- _Data provided_:
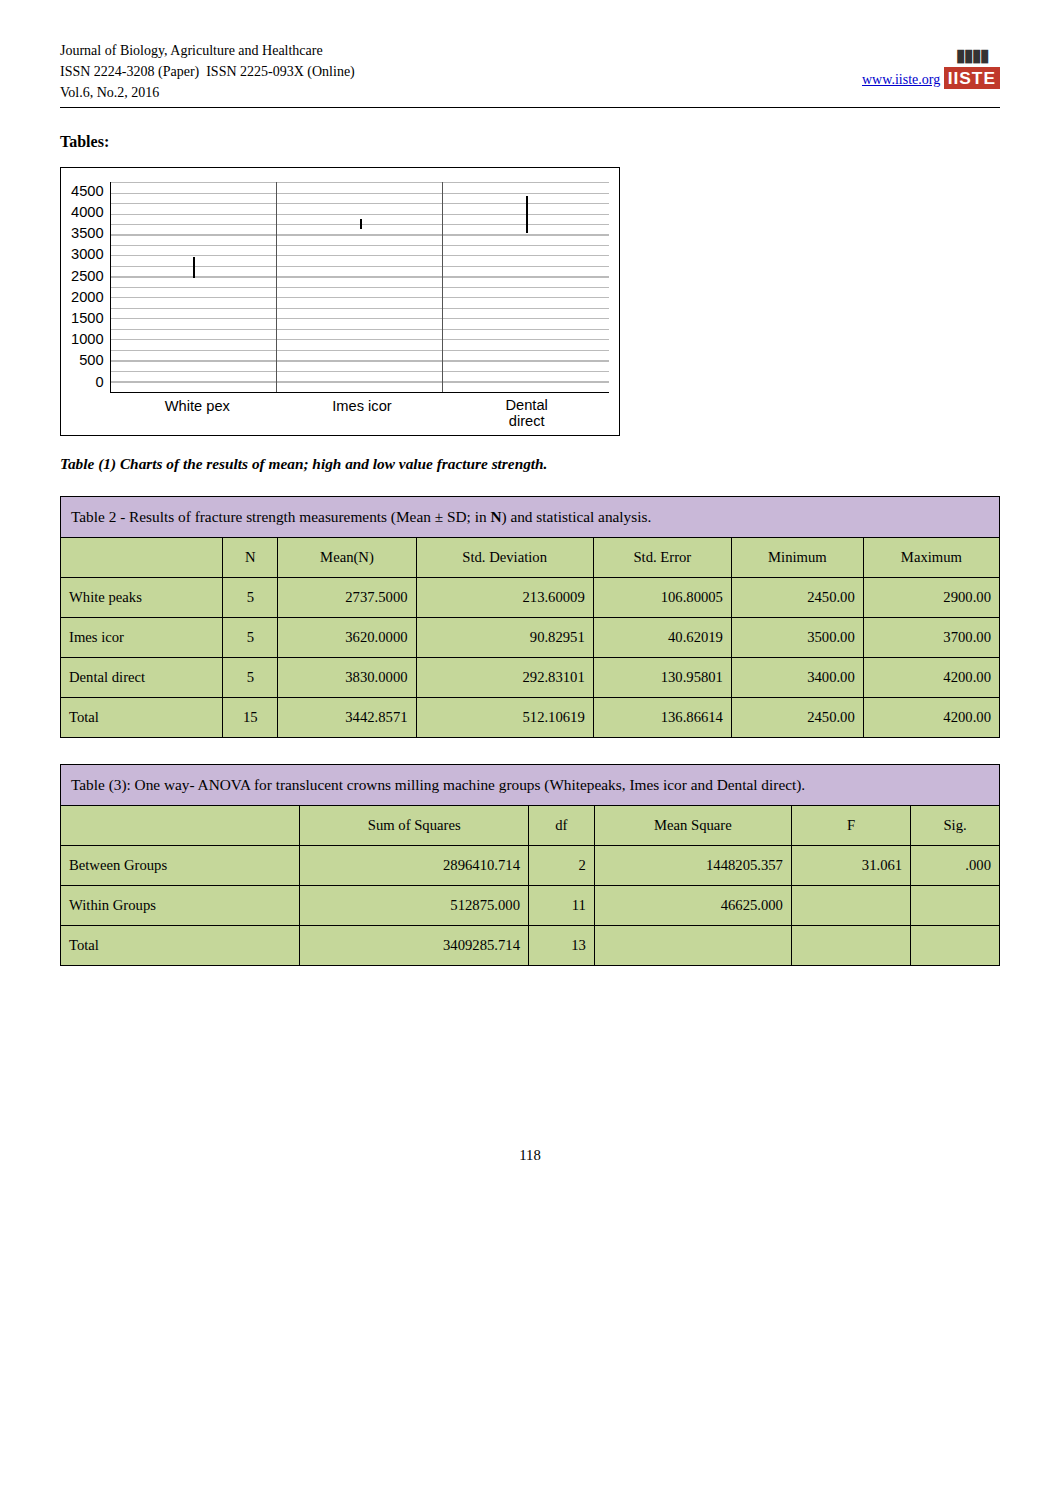Journal of Biology, Agriculture and Healthcare
ISSN 2224-3208 (Paper) ISSN 2225-093X (Online)
Vol.6, No.2, 2016
www.iiste.org
▮▮▮▮
IISTE
Tables:
4500 4000 3500 3000 2500 2000 1500 1000 500 0
White pex
Imes icor
Dental
direct
Table (1) Charts of the results of mean; high and low value fracture strength.
| Table 2 - Results of fracture strength measurements (Mean ± SD; in N ) and statistical analysis. |
| | N | Mean(N) | Std. Deviation | Std. Error | Minimum | Maximum |
| White peaks | 5 | 2737.5000 | 213.60009 | 106.80005 | 2450.00 | 2900.00 |
| Imes icor | 5 | 3620.0000 | 90.82951 | 40.62019 | 3500.00 | 3700.00 |
| Dental direct | 5 | 3830.0000 | 292.83101 | 130.95801 | 3400.00 | 4200.00 |
| Total | 15 | 3442.8571 | 512.10619 | 136.86614 | 2450.00 | 4200.00 |
| Table (3): One way- ANOVA for translucent crowns milling machine groups (Whitepeaks, Imes icor and Dental direct). |
| | Sum of Squares | df | Mean Square | F | Sig. |
| Between Groups | 2896410.714 | 2 | 1448205.357 | 31.061 | .000 |
| Within Groups | 512875.000 | 11 | 46625.000 | | |
| Total | 3409285.714 | 13 | | | |
118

- _Directions_: Locate the line that contains "3400.00 | 4200.00 |", then please quote it and every line after it to the end of the entries above, exactly and with nothing else.

- _Solution to this exercise_:
| Dental direct | 5 | 3830.0000 | 292.83101 | 130.95801 | 3400.00 | 4200.00 |
| Total | 15 | 3442.8571 | 512.10619 | 136.86614 | 2450.00 | 4200.00 |
| Table (3): One way- ANOVA for translucent crowns milling machine groups (Whitepeaks, Imes icor and Dental direct). |
| | Sum of Squares | df | Mean Square | F | Sig. |
| Between Groups | 2896410.714 | 2 | 1448205.357 | 31.061 | .000 |
| Within Groups | 512875.000 | 11 | 46625.000 | | |
| Total | 3409285.714 | 13 | | | |
118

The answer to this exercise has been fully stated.